CBD from Hemp Oil in Ohio
Hemp CBD oil is federally legal in the U.S. Individual state laws, however, are dynamic and some states have and will enact their own laws regulating hemp-derived CBD.
Medical Cannabis in Ohio
Ohio became the 25th U.S. state to legalize medical cannabis after Gov. John Kasich House Bill 523 into law in June 2016. Under the law, patients with a recommendation from a Ohio-licensed doctor are allowed cannabis plant material, edibles, patches, oils and tinctures. The law, however, prohibits smokable cannabis products and home cultivation.
The law took effect September 6, 2016. However, the state still needs to up dispensaries and the program is not expected to be operational until September 2018. Until then, lawmakers are allowing patients to travel to Michigan or other nearby legal states to purchase cannabis and carry it back across state lines.
The following conditions are approved for medical cannabis prescription in the state:
- Alzheimer’s Disease
- Amyotrophic Lateral Sclerosis (ALS)
- Chronic Traumatic Encephalopathy (CTE)
- Crohn’s Disease
- Epilepsy and other Seizures Disorders
- Hepatitis C
- Inflammatory Bowel Disease
- Multiple Sclerosis
- Pain (Chronic, Severe or Intractable)
- Parkinson’s Disease
- Post-Traumatic Stress Disorder (PTSD)
- Sickle Cell Anemia
- Spinal Cord Disease or Injury
- Tourette’s Syndrome
- Traumatic Brain Injury
- Ulcerative Colitis
The Board of Pharmacy is currently developing rules regarding patient registration and the rules will be finalized by September 2017.
Find the Ohio Medical Cannabis Control Program website, here.
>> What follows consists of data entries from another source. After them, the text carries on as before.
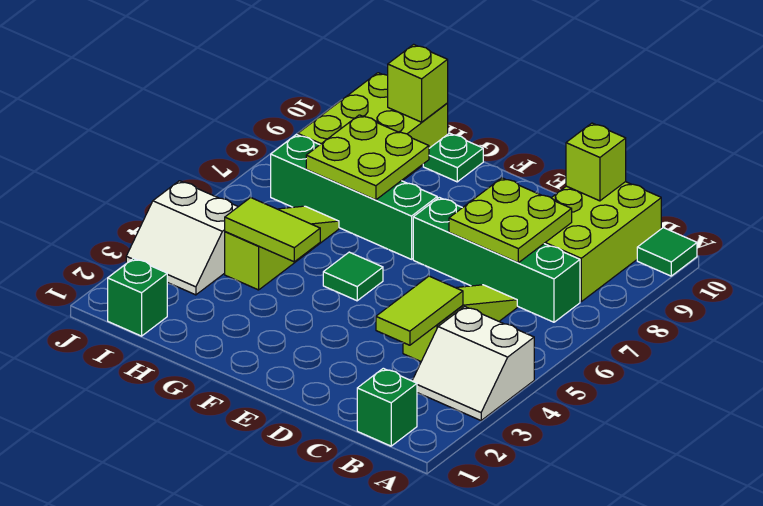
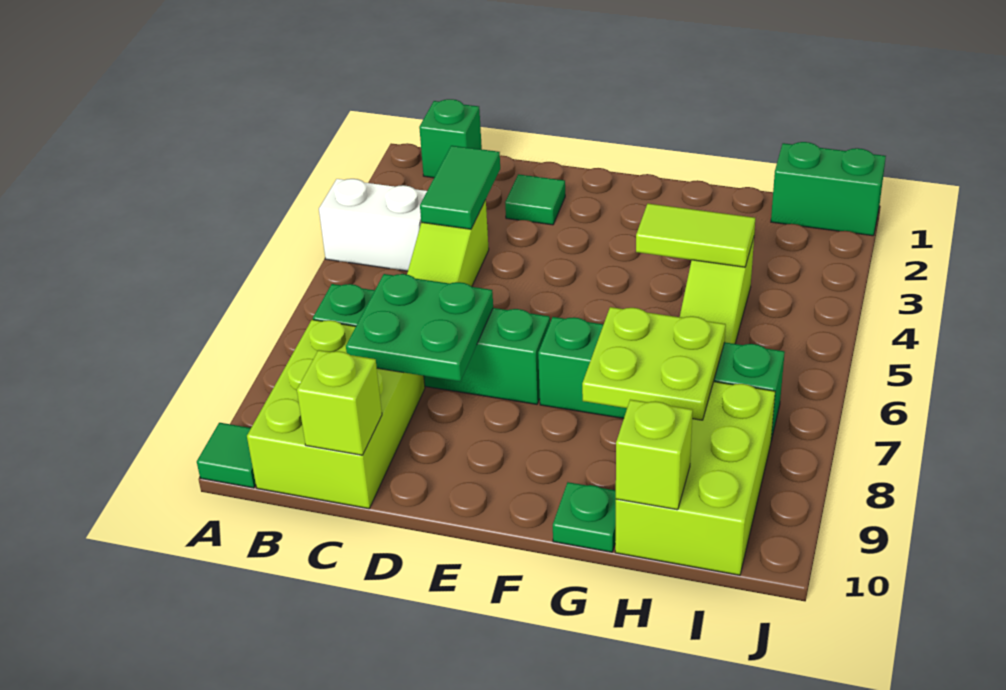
lime tile C3:C4 level 2 -> green tile C3:C4 level 2
lime plate C7:D8 level 2 -> green plate C7:D8 level 2
green tile F5 level 1 -> green tile D2 level 1
green brick I1 level 1 -> green brick I1:J1 level 1
white slope I3:J4 level 1 top 4 -> none

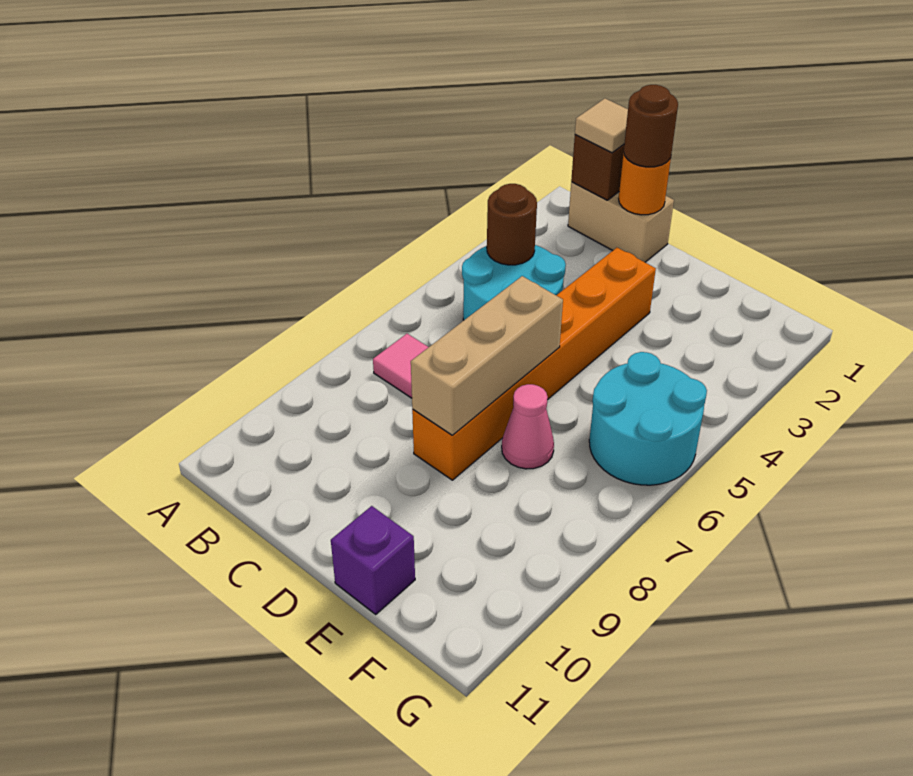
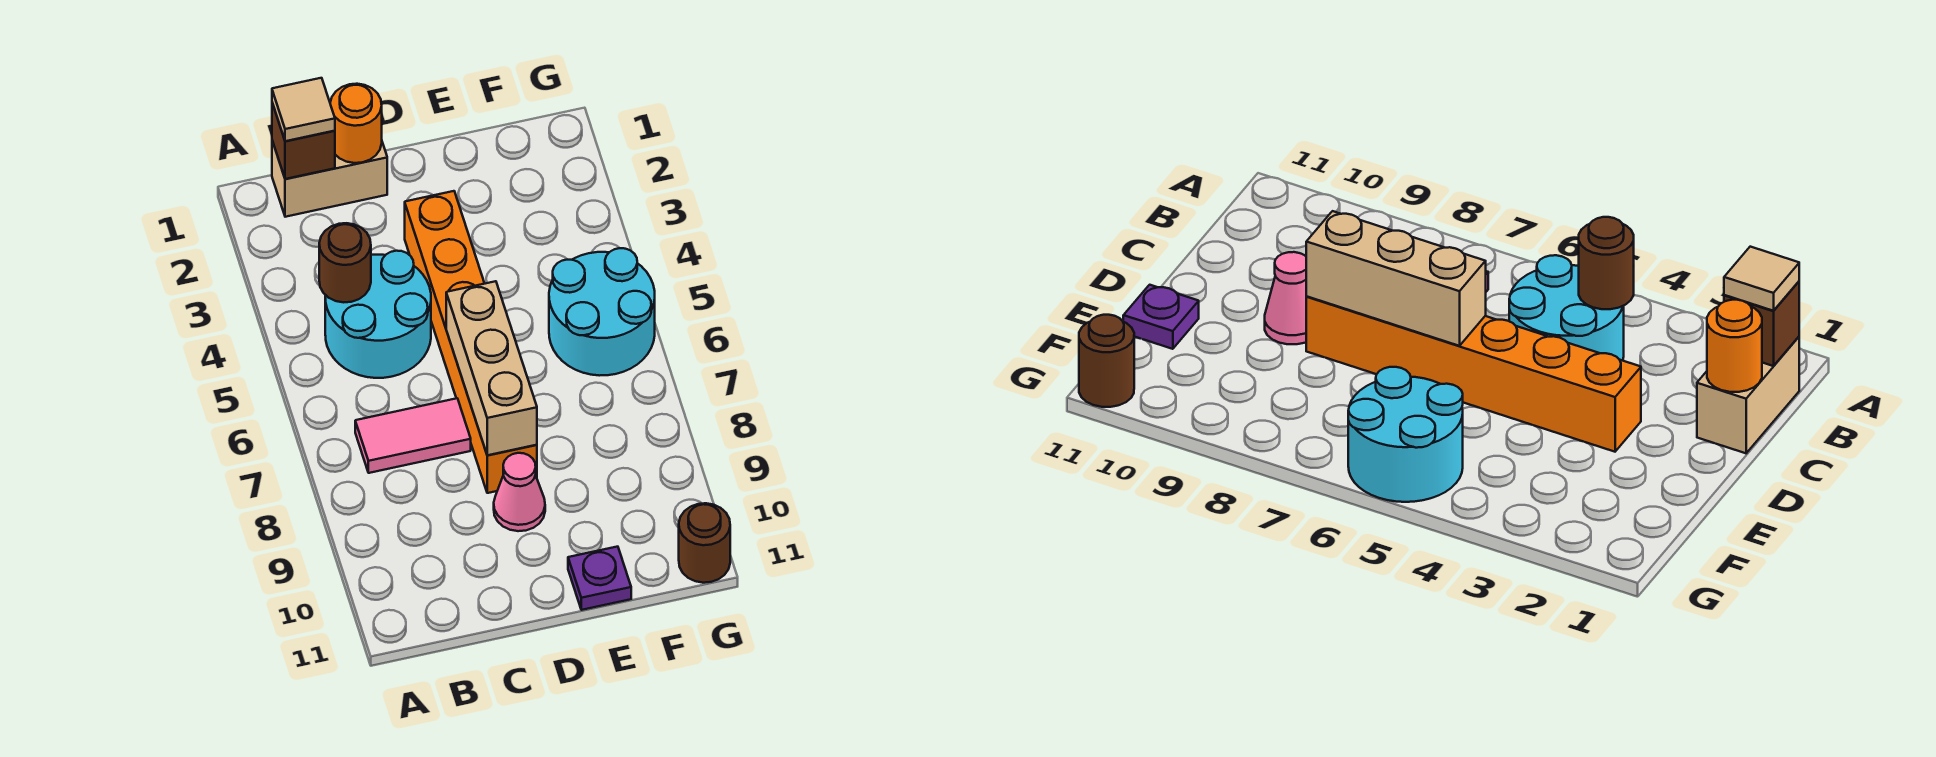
brown round brick C1 level 3 -> brown round brick G11 level 1
pink cone E7 level 1 -> pink cone D9 level 1
purple brick E11 level 1 -> purple plate E11 level 1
Recreational Cannabis in Ohio
The small bright spot in Ohio’s adult use cannabis policy is that the possession of less than 100 grams in punishable as a minor misdemeanor and requires only a $150 fine. Additionally, in November 2016, voters in four Ohio cities — Newark, Bellaire, Logan and Roseville — passed a measure to eliminate all criminal penalties and remove driver’s license suspensions associated with the possession of less than 200 grams. In Ohio, minor misdemeanors do not become part of a person’s criminal record. Unfortunately, possession of greater quantities is still a standard misdemeanor or felony, which can be punished by fines of $250 to $20,000, and 30 day to 8 year prison terms.
Cultivation of Cannabis in Ohio
There are currently no policies that support cultivation of cannabis for agricultural, research or commercial purposes in Ohio. Cultivation in Ohio is punished as possession.